Pollio: Then exaggerate your limp, stammer deliberately, sham sickness frequently, let your wits wander, jerk your head and twitch with your hands on all public or semi-public occasions. If you could see as much as I see, you would know that this was your only hope of eventual glory.
- Earth: Final Conflict has most everyone believing Ron Sandoval is in the back pocket of Taelon leader Zo'or, shackled by an alien implant. The truth that Sandoval's "motivational imparative" hasn't been working since at least the top half of Season 2, he's playing every angle in the conflict (Taelons, Jaridians, human supporters, La Résistance) against one another, and he's letting Zo'or think (s)he's in charge so that Zo'or takes the fall when it all blows up.
- Regent Tepet Fokuf from Exalted spends his time masturbating to religious texts and rubber-stamping any proposal someone puts in front of him. Strongly implied to be pulling a Claudius (see above), as actually exerting any kind of power would get him assassinated and probably trigger a civil war.

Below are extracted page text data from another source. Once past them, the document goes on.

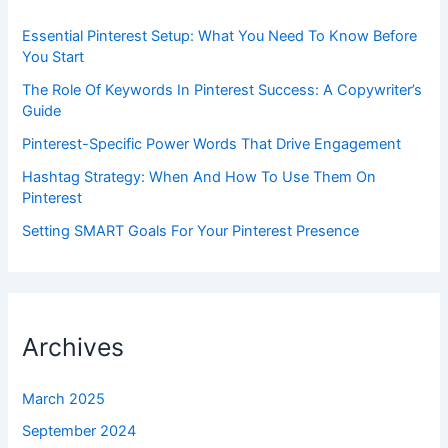
Essential Pinterest Setup: What You Need To Know Before
You Start
The Role Of Keywords In Pinterest Success: A Copywriter’s
Guide
Pinterest-Specific Power Words That Drive Engagement
Hashtag Strategy: When And How To Use Them On
Pinterest
Setting SMART Goals For Your Pinterest Presence
Archives
March 2025
September 2024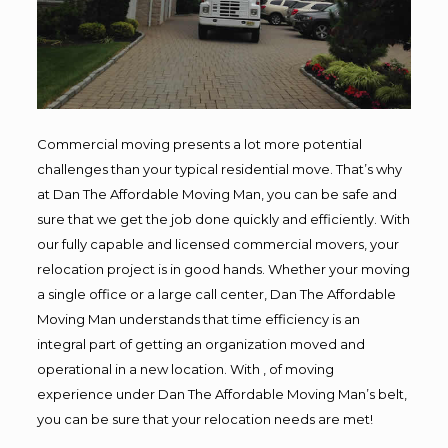
Commercial moving presents a lot more potential
challenges than your typical residential move. That’s why
at Dan The Affordable Moving Man, you can be safe and
sure that we get the job done quickly and efficiently. With
our fully capable and licensed commercial movers, your
relocation project is in good hands. Whether your moving
a single office or a large call center, Dan The Affordable
Moving Man understands that time efficiency is an
integral part of getting an organization moved and
operational in a new location. With , of moving
experience under Dan The Affordable Moving Man’s belt,
you can be sure that your relocation needs are met!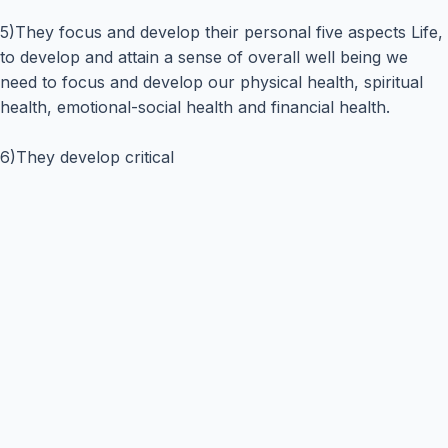
5)They focus and develop their personal five aspects Life,
to develop and attain a sense of overall well being we
need to focus and develop our physical health, spiritual
health, emotional-social health and financial health.
6)They develop critical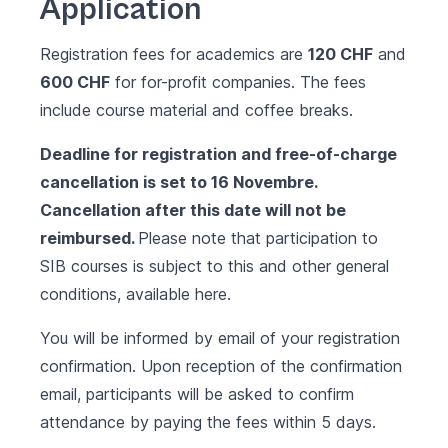
Application
Registration fees for academics are
120 CHF
and
600 CHF
for for-profit companies. The fees
include course material and coffee breaks.
Deadline for registration and free-of-charge
cancellation is set to 16 Novembre.
Cancellation after this date will not be
reimbursed.
Please note that participation to
SIB courses is subject to this and other general
conditions, available
here.
You will be informed by email of your registration
confirmation. Upon reception of the confirmation
email, participants will be asked to confirm
attendance by paying the fees within 5 days.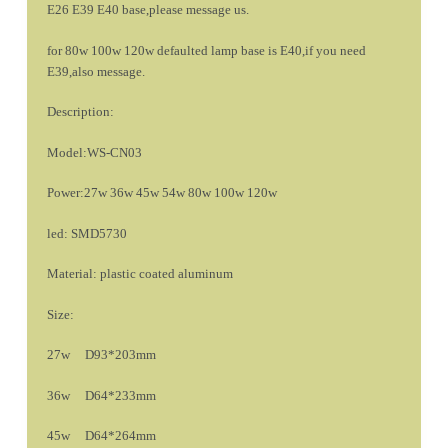
E26 E39 E40 base,please message us.
for 80w 100w 120w defaulted lamp base is E40,if you need
E39,also message.
Description:
Model:WS-CN03
Power:27w 36w 45w 54w 80w 100w 120w
led: SMD5730
Material: plastic coated aluminum
Size:
27w D93*203mm
36w D64*233mm
45w D64*264mm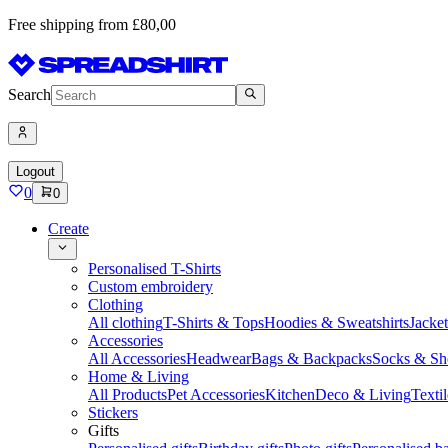
Free shipping from £80,00
Search
Logout
0
0
Create
Personalised T-Shirts
Custom embroidery
Clothing
All clothing
T-Shirts & Tops
Hoodies & Sweatshirts
Jacke
Accessories
All Accessories
Headwear
Bags & Backpacks
Socks & Sh
Home & Living
All Products
Pet Accessories
Kitchen
Deco & Living
Textil
Stickers
Gifts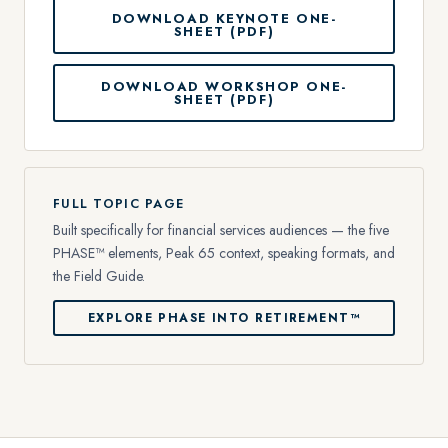
DOWNLOAD KEYNOTE ONE-
SHEET (PDF)
DOWNLOAD WORKSHOP ONE-
SHEET (PDF)
FULL TOPIC PAGE
Built specifically for financial services audiences — the five
PHASE™ elements, Peak 65 context, speaking formats, and
the Field Guide.
EXPLORE PHASE INTO RETIREMENT™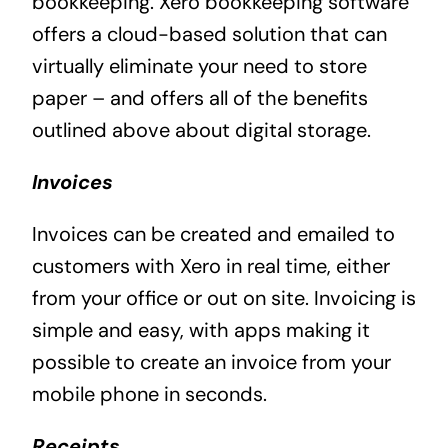
bookkeeping. Xero bookkeeping software
offers a cloud-based solution that can
virtually eliminate your need to store
paper – and offers all of the benefits
outlined above about digital storage.
Invoices
Invoices can be created and emailed to
customers with Xero in real time, either
from your office or out on site. Invoicing is
simple and easy, with apps making it
possible to create an invoice from your
mobile phone in seconds.
Receipts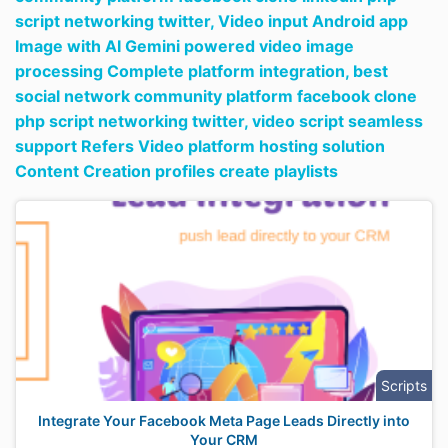
script networking twitter,
Video input Android app
Image with AI Gemini powered video image
processing Complete platform integration,
best
social network community platform facebook clone
php script networking twitter,
video script seamless
support Refers Video platform hosting solution
Content Creation profiles create playlists
Scripts
Integrate Your Facebook Meta Page Leads Directly into
Your CRM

- The Viscount in Dragon Age II is universally regarded as a weakling when, in fact, he is one of the few Reasonable Authority Figures in Kirkwall who has kept violence in the city at bay for many years through subtle manipulation and maintaining the balance of power.
- Emperor Uriel Septim VII from The Elder Scrolls series may count. While he is still The Emperor, his Cyrodiil legions are nowhere near the fighting force they once were and only his elaborate schemes keep his empire from disintegrating into many local kingdoms until his death in part four.

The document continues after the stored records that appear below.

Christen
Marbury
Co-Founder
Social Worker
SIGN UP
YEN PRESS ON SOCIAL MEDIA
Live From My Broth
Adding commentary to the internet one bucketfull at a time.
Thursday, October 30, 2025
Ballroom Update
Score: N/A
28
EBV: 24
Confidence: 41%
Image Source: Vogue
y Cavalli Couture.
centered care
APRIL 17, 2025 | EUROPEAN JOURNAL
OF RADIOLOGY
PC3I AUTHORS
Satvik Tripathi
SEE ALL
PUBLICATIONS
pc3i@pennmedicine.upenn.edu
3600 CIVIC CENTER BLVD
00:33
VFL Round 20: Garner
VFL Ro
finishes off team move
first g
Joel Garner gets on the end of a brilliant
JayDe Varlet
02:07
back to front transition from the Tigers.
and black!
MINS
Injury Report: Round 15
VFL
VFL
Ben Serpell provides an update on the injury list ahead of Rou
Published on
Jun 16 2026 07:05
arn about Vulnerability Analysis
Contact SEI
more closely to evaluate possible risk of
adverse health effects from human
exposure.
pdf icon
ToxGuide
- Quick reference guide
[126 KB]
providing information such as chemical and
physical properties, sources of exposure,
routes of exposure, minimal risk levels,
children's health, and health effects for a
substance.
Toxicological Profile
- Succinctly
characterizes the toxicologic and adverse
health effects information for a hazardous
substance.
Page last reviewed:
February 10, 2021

- Order Of The Stick: Lord Shojo is possibly one of the most triumphant examples to date. He rules a Deadly Decadent Court and more importantly he knows it, and it's implied that it took a few assassination attempts to realize he couldn't just throw his weight around and expect to live very long. Instead he pretends to be old and senile and continually refers to his cat for advice and pretends he gets useful advice from him and is following it. He eventually reveals to Roy that the nature of the Deadly Decadent Court is such that if he acts old and senile and he can do pretty much whatever he wants. It helps that the nobles are actively screwing each other over so much that they assumes he's just being manipulated by everyone.
- Boris of Bulgaria is arguably this as he rose to power he was the target of no less than two assassination attempts and a few years later was reduced to a puppet ruler by a military coup. He subsequently planned a counter-coup that placed him in sole control of Bulgaria. He then gave aid to Germany and got back territory previously lost with Nazi help in exchange for use of a single railway. The end result is that Bulgaria managed to remain completely neutral, in effect, throughout WWII and managed to save the Jewish population in the territories not retaken with Nazi help and emerged mostly unscathed from it as the Allies were reluctant to attack Bulgaria and have them come in to aid the Axis powers.

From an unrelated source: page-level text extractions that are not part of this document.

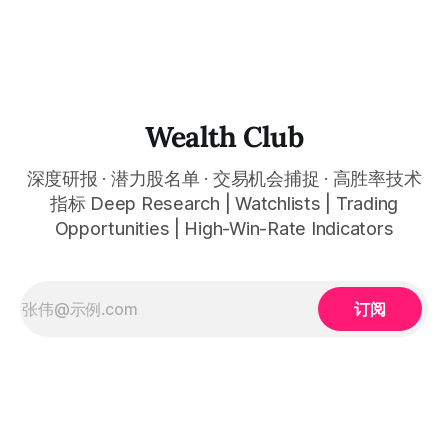
呈现在你的图表上。 无需成为图表专家，强大的算法自动为
thewealthclub.vip
你绘制所有关键信息。适用于股票、加密货币、外汇和商品等
任何金融市场，支持1m、5m、15m、1h、4H、1D等所有主流
时间框架。无论你是日内交易者、波段交易者还是趋势交易
者，都能清晰呈现市场的结构状态，让你像机构一样进行交
易。 No need to be a chart expert. Our powerful algorithm
automatically plots all key information for you. Compatible
Wealth Club
with any financial market — stocks, crypto,
深度研报 · 潜力股名单 · 交易机会捕捉 · 高胜率技术
指标 Deep Research | Watchlists | Trading
Opportunities | High-Win-Rate Indicators
订阅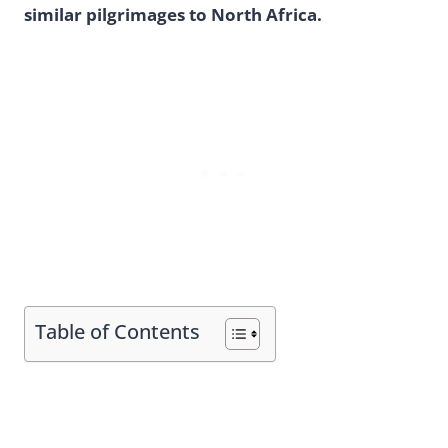
similar pilgrimages to North Africa.
Table of Contents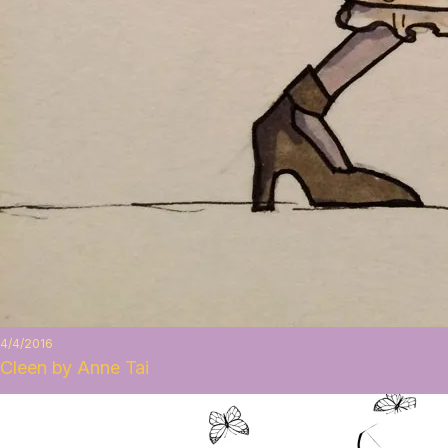
4/4/2016
Cleen by Anne Tai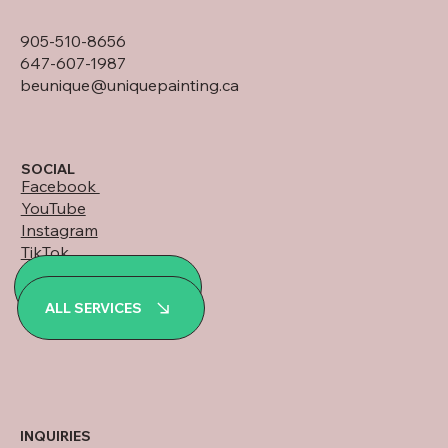
905-510-8656
647-607-1987
beunique@uniquepainting.ca
SOCIAL
Facebook
YouTube
Instagram
TikTok
LinkedIn
ALL PROJECTS
WhatsApp
ALL SERVICES
INQUIRIES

- Claudius, Emperor of Rome, managed to stay alive through a series of purges and assassinations during the reigns of Tiberius and Caligula by seeming too dumb and useless to be a threat. When Caligula was finally assassinated, he became Emperor (by virtue of being the only man in the family still breathing) whereupon he turned out to be not so dumb after all. This was helped by the fact that he was sidelined by his entire family to the extent that he had more or less given up on running for public office on account of his limp.
- Oda Nobunaga acted like an irresponsible fool from the moment he inherited his father's domain until his closest adviser committed seppuku in protest. He earned the epithet "Fool of Owari," but he had to in order to survive having several dozen powerful warlords surrounding his tiny fiefdom. The rest of Japan fell for it — those who knew were either on his side or dead — until the Battle of Okehazama, albeit that may have happened because of one of those warlords falling for it.
- Abraham Lincoln, used this tactic to some extent to get control over his cabinet, whose members each at least initially tended to think they should be running the show. Later on, he dropped this tactic when it was no longer necessary.